EXERCISE REQUIREMENTS: Render every line of the entries below as a Markdown table with two columns, Row and Line. Number the rows in order and omit blank lines.

*** Opening PROVIDED INFORMATION ***

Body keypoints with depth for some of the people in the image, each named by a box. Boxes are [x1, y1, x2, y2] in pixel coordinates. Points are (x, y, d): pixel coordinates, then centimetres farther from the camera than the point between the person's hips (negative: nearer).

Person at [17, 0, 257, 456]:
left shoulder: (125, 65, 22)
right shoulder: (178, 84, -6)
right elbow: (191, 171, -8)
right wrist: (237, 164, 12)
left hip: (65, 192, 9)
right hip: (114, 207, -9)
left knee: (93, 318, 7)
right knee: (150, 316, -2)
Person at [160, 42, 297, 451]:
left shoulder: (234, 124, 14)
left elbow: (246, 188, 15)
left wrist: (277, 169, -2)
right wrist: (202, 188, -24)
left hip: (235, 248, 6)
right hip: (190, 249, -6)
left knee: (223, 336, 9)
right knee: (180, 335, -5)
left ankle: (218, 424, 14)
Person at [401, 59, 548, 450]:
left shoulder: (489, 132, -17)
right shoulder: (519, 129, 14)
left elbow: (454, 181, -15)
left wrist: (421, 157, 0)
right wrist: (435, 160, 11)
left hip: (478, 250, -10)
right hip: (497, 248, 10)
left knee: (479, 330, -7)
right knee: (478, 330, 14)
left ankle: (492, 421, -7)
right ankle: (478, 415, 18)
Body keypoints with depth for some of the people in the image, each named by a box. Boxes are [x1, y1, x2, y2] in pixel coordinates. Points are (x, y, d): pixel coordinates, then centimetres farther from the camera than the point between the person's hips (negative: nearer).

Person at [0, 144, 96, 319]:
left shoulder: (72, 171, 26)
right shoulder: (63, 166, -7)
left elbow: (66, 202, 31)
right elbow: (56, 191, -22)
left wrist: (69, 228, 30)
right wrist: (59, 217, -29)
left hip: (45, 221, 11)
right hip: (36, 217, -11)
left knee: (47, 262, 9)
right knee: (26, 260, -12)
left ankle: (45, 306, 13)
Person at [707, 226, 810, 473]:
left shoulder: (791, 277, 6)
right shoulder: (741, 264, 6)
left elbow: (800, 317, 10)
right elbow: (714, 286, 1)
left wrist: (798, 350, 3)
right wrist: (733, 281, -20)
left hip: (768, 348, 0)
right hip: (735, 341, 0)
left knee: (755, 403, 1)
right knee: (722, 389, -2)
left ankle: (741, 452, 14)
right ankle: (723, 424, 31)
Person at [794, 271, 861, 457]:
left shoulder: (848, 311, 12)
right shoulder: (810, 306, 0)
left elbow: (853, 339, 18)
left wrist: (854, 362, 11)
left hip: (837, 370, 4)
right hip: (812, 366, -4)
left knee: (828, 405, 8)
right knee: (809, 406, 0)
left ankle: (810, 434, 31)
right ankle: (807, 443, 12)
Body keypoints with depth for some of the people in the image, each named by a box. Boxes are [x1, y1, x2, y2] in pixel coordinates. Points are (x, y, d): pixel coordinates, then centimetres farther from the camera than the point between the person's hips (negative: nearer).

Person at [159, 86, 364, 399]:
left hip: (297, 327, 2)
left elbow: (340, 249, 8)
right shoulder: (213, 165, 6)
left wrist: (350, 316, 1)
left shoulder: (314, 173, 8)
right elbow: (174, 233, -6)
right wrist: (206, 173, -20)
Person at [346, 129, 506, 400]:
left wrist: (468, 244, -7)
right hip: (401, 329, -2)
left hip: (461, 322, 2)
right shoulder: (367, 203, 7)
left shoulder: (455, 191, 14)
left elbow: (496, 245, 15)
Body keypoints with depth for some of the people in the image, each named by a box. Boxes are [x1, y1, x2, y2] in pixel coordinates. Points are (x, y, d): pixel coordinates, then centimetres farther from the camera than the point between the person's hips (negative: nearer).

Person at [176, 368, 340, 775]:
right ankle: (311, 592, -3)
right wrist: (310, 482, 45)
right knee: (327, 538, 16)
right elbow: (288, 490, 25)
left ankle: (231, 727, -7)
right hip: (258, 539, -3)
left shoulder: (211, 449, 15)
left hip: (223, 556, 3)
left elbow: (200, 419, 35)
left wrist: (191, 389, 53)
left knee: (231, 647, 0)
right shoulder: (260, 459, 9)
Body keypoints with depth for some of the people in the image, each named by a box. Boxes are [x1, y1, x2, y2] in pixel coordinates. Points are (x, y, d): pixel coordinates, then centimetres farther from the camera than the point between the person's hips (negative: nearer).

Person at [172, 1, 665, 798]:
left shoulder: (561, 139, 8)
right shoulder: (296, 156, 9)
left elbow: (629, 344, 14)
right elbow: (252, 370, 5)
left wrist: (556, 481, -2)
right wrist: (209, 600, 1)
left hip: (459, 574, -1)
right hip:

*** Closing PROVIDED INFORMATION ***

RESPONSE:
| Row | Line |
|---|---|
| 1 | Body keypoints with depth for some of the people in the image, each named by a box. Boxes are [x1, y1, x2, y2] in pixel coordinates. Points are (x, y, d): pixel coordinates, then centimetres farther from the camera than the point between the person's hips (negative: nearer). |
| 2 | Person at [17, 0, 257, 456]: |
| 3 | left shoulder: (125, 65, 22) |
| 4 | right shoulder: (178, 84, -6) |
| 5 | right elbow: (191, 171, -8) |
| 6 | right wrist: (237, 164, 12) |
| 7 | left hip: (65, 192, 9) |
| 8 | right hip: (114, 207, -9) |
| 9 | left knee: (93, 318, 7) |
| 10 | right knee: (150, 316, -2) |
| 11 | Person at [160, 42, 297, 451]: |
| 12 | left shoulder: (234, 124, 14) |
| 13 | left elbow: (246, 188, 15) |
| 14 | left wrist: (277, 169, -2) |
| 15 | right wrist: (202, 188, -24) |
| 16 | left hip: (235, 248, 6) |
| 17 | right hip: (190, 249, -6) |
| 18 | left knee: (223, 336, 9) |
| 19 | right knee: (180, 335, -5) |
| 20 | left ankle: (218, 424, 14) |
| 21 | Person at [401, 59, 548, 450]: |
| 22 | left shoulder: (489, 132, -17) |
| 23 | right shoulder: (519, 129, 14) |
| 24 | left elbow: (454, 181, -15) |
| 25 | left wrist: (421, 157, 0) |
| 26 | right wrist: (435, 160, 11) |
| 27 | left hip: (478, 250, -10) |
| 28 | right hip: (497, 248, 10) |
| 29 | left knee: (479, 330, -7) |
| 30 | right knee: (478, 330, 14) |
| 31 | left ankle: (492, 421, -7) |
| 32 | right ankle: (478, 415, 18) |
| 33 | Body keypoints with depth for some of the people in the image, each named by a box. Boxes are [x1, y1, x2, y2] in pixel coordinates. Points are (x, y, d): pixel coordinates, then centimetres farther from the camera than the point between the person's hips (negative: nearer). |
| 34 | Person at [0, 144, 96, 319]: |
| 35 | left shoulder: (72, 171, 26) |
| 36 | right shoulder: (63, 166, -7) |
| 37 | left elbow: (66, 202, 31) |
| 38 | right elbow: (56, 191, -22) |
| 39 | left wrist: (69, 228, 30) |
| 40 | right wrist: (59, 217, -29) |
| 41 | left hip: (45, 221, 11) |
| 42 | right hip: (36, 217, -11) |
| 43 | left knee: (47, 262, 9) |
| 44 | right knee: (26, 260, -12) |
| 45 | left ankle: (45, 306, 13) |
| 46 | Person at [707, 226, 810, 473]: |
| 47 | left shoulder: (791, 277, 6) |
| 48 | right shoulder: (741, 264, 6) |
| 49 | left elbow: (800, 317, 10) |
| 50 | right elbow: (714, 286, 1) |
| 51 | left wrist: (798, 350, 3) |
| 52 | right wrist: (733, 281, -20) |
| 53 | left hip: (768, 348, 0) |
| 54 | right hip: (735, 341, 0) |
| 55 | left knee: (755, 403, 1) |
| 56 | right knee: (722, 389, -2) |
| 57 | left ankle: (741, 452, 14) |
| 58 | right ankle: (723, 424, 31) |
| 59 | Person at [794, 271, 861, 457]: |
| 60 | left shoulder: (848, 311, 12) |
| 61 | right shoulder: (810, 306, 0) |
| 62 | left elbow: (853, 339, 18) |
| 63 | left wrist: (854, 362, 11) |
| 64 | left hip: (837, 370, 4) |
| 65 | right hip: (812, 366, -4) |
| 66 | left knee: (828, 405, 8) |
| 67 | right knee: (809, 406, 0) |
| 68 | left ankle: (810, 434, 31) |
| 69 | right ankle: (807, 443, 12) |
| 70 | Body keypoints with depth for some of the people in the image, each named by a box. Boxes are [x1, y1, x2, y2] in pixel coordinates. Points are (x, y, d): pixel coordinates, then centimetres farther from the camera than the point between the person's hips (negative: nearer). |
| 71 | Person at [159, 86, 364, 399]: |
| 72 | left hip: (297, 327, 2) |
| 73 | left elbow: (340, 249, 8) |
| 74 | right shoulder: (213, 165, 6) |
| 75 | left wrist: (350, 316, 1) |
| 76 | left shoulder: (314, 173, 8) |
| 77 | right elbow: (174, 233, -6) |
| 78 | right wrist: (206, 173, -20) |
| 79 | Person at [346, 129, 506, 400]: |
| 80 | left wrist: (468, 244, -7) |
| 81 | right hip: (401, 329, -2) |
| 82 | left hip: (461, 322, 2) |
| 83 | right shoulder: (367, 203, 7) |
| 84 | left shoulder: (455, 191, 14) |
| 85 | left elbow: (496, 245, 15) |
| 86 | Body keypoints with depth for some of the people in the image, each named by a box. Boxes are [x1, y1, x2, y2] in pixel coordinates. Points are (x, y, d): pixel coordinates, then centimetres farther from the camera than the point between the person's hips (negative: nearer). |
| 87 | Person at [176, 368, 340, 775]: |
| 88 | right ankle: (311, 592, -3) |
| 89 | right wrist: (310, 482, 45) |
| 90 | right knee: (327, 538, 16) |
| 91 | right elbow: (288, 490, 25) |
| 92 | left ankle: (231, 727, -7) |
| 93 | right hip: (258, 539, -3) |
| 94 | left shoulder: (211, 449, 15) |
| 95 | left hip: (223, 556, 3) |
| 96 | left elbow: (200, 419, 35) |
| 97 | left wrist: (191, 389, 53) |
| 98 | left knee: (231, 647, 0) |
| 99 | right shoulder: (260, 459, 9) |
| 100 | Body keypoints with depth for some of the people in the image, each named by a box. Boxes are [x1, y1, x2, y2] in pixel coordinates. Points are (x, y, d): pixel coordinates, then centimetres farther from the camera than the point between the person's hips (negative: nearer). |
| 101 | Person at [172, 1, 665, 798]: |
| 102 | left shoulder: (561, 139, 8) |
| 103 | right shoulder: (296, 156, 9) |
| 104 | left elbow: (629, 344, 14) |
| 105 | right elbow: (252, 370, 5) |
| 106 | left wrist: (556, 481, -2) |
| 107 | right wrist: (209, 600, 1) |
| 108 | left hip: (459, 574, -1) |
| 109 | right hip: |